**Exercise directions:** Read through the listing below and copy each line in which the word "comfortable" occurs.

**Task inputs:**
☆ ☆ ☆

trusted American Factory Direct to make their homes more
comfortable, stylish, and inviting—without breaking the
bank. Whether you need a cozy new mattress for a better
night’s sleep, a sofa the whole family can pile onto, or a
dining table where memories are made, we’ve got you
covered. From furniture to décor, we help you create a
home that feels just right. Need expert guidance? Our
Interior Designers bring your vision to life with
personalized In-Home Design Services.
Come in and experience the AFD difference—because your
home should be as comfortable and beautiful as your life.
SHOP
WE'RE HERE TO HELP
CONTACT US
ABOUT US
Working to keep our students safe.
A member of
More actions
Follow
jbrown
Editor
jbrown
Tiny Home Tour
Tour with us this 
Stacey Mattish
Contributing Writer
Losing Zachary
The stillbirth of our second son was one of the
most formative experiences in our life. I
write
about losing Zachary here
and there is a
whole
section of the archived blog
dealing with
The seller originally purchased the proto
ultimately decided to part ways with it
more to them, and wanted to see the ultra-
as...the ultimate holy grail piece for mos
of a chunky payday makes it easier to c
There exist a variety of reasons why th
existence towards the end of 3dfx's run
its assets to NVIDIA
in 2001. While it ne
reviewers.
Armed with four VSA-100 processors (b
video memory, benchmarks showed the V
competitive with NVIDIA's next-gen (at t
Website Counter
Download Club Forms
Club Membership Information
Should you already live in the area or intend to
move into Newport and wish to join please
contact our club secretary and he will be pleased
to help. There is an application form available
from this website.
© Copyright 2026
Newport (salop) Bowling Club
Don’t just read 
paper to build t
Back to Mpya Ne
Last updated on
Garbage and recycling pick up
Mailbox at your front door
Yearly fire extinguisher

☆ ☆ ☆

**Response:**
comfortable, stylish, and inviting—without breaking the
home should be as comfortable and beautiful as your life.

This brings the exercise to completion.